PALOMA CONTRERAS LOMAS AND INÉS DOUJAK

The Center for Art, Research and Alliance’s spring 2024 exhibition presents an intergenerational, feminist dialogue between artists Paloma Contreras Lomas (b. Mexico, 1991) and Ines Doujak (b. Austria, 1959). The show opens March 2 and will remain on view through May 12, 2024.

PALOMA CONTRERAS LOMAS AND INÉS DOUJAK

In the spirit of do-it-yourself activist movements and political satire, Contretras Lomas and Doujak mobilize grotesque, subculture aesthetics and intimate storytelling to critique patriarchal systems and its intersections with capital. The artists’s work upends hierarchies of race, class and gender and complicates the notion of “woman” as a social category and set of prescribed roles. Contreras Lomas and Doujak mobilize empathy and fiction as vehicles for a deeper understanding of the human experience and activate wit and humor to offer historical insights into the long-standing nature of oppression and the systemic forces that have maintained it. They claim everyone’s right to everything, using horizontality and abundance as strategies for resistance.

 

The artists use baroque, eccentric, and seductive imagery, including cartoons, anatomy books, mass media, and haute couture designs, to make play an irresistible part of our political commitments. The exhibition exposes exploitative structures, and counters them with cacophony—the layering of voices speaking, singing, and shouting in community. In spite of gendered violence and the failures of an increasingly globalized world, both Contreras Lomas and Doujak locate hope in shared speech. Their work leans into complexity and interconnection, contaminating beauty with a spirit of mischief and joy.

Spanning sculpture, film, and illustration, Mexico City-based artist Paloma Contreras Lomas combines colorful aesthetics and fetishized, pop culture representations of Mexico to entice the viewer. But beyond the fuzzy sculptures, smiling cartoon characters, feathers, and sombreros lie the violent realities of border relations, machismo, and ongoing US imperial intervention into Mexican life and politics. In her practice, geopolitical histories are interwoven with film noir fantasies and family narratives, creating speculative spaces where fear and imagination are equally present. Harnessing the child-like effect of simultaneous horror and glee, Contreras Lomas’s work invites ghosts out to play.

 

Ines Doujak’s irreverent practice, which spans decades of performance, collage, sculpture, and public interventions, interrogates human impact on land, ecology, and microbiology through aesthetic strategies of shock and humor. Like Contreras Lomas, Doujak uses hyperbole as a tool for critique as she considers the violent impacts of global trade, trafficking, and exploitation, and explores possibilities of class rebellion. She thinks about contamination in the broadest sense, addressing everything from pandemics to ongoing environmental crises and the possibilities of letting yourself be exposed to and affected by the lives and stories of others.

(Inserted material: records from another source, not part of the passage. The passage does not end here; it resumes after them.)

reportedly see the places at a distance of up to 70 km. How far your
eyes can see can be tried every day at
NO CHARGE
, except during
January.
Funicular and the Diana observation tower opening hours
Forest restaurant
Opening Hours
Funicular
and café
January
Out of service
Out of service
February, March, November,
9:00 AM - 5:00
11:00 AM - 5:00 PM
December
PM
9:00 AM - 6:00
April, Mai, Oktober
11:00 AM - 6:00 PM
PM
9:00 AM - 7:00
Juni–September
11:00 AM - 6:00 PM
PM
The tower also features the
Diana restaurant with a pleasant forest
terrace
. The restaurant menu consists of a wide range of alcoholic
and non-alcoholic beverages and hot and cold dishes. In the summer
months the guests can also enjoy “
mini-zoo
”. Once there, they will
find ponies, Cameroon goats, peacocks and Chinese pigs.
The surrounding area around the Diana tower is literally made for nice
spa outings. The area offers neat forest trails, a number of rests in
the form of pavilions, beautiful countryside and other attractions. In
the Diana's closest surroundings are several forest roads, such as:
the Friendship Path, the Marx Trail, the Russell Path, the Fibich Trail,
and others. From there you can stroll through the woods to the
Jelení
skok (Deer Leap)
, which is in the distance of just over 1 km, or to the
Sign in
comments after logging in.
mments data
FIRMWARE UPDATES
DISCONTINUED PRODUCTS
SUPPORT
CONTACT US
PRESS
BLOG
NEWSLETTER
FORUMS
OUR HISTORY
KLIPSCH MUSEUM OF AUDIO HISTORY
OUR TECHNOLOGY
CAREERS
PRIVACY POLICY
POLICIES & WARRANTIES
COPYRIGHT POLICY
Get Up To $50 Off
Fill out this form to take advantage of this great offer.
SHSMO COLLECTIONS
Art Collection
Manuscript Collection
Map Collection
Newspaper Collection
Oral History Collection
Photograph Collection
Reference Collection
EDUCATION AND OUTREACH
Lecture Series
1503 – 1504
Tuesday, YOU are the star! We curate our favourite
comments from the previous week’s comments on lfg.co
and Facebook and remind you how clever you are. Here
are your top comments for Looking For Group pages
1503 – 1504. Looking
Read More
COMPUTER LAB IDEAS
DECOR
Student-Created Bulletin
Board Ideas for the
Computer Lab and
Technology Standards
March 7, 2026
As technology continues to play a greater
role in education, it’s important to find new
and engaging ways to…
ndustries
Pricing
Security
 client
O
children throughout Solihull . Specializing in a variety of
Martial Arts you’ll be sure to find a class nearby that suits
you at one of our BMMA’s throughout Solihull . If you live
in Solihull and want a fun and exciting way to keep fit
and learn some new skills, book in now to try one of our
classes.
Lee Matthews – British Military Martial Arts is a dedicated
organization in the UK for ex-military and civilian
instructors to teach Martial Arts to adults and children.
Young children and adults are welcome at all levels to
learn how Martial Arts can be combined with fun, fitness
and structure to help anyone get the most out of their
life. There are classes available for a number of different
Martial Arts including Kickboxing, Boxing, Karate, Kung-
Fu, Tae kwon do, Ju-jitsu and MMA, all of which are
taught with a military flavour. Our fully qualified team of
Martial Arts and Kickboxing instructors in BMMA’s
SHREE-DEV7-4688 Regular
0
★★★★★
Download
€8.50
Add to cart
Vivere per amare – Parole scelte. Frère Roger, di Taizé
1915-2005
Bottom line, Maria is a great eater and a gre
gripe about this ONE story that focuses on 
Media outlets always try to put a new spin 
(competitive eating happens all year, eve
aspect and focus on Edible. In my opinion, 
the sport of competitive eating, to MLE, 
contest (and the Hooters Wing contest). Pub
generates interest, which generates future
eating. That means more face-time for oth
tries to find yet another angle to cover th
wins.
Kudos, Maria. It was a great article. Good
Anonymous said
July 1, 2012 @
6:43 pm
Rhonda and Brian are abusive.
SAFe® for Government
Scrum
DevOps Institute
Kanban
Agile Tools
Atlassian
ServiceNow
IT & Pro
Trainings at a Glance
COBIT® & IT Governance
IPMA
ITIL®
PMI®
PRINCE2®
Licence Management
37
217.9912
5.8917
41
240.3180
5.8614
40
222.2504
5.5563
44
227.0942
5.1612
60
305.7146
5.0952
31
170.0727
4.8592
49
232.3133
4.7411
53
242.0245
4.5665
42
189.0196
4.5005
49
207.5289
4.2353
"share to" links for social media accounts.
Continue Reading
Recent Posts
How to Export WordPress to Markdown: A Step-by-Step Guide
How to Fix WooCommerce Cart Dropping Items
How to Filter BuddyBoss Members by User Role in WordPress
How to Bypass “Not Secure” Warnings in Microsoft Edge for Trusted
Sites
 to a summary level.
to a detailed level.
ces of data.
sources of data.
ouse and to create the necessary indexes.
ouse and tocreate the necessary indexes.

The exhibition will culminate on May 4, 2024 with a public parade convened by Ines Doujak and co-presented with New York City AIDS Memorial. Honoring intergenerational histories of coalition-building and resistance, Doujak’s parade celebrates the legacies of movement elders whose presence informs the collective, ongoing work toward envisioning and realizing better worlds. Collaborating with the Black-led, all-women’s percussion troupe Batalá New York and artists and health justice organizations to be announced soon, the parade memorializes and celebrates shared histories of rebellion. It offers space for the coexistence of grief and levity, specifically memorializing the lives lost to AIDS and ongoing struggles for liberation from patriarchal oppression. The parade and other programming weave together pasts and presents of hope.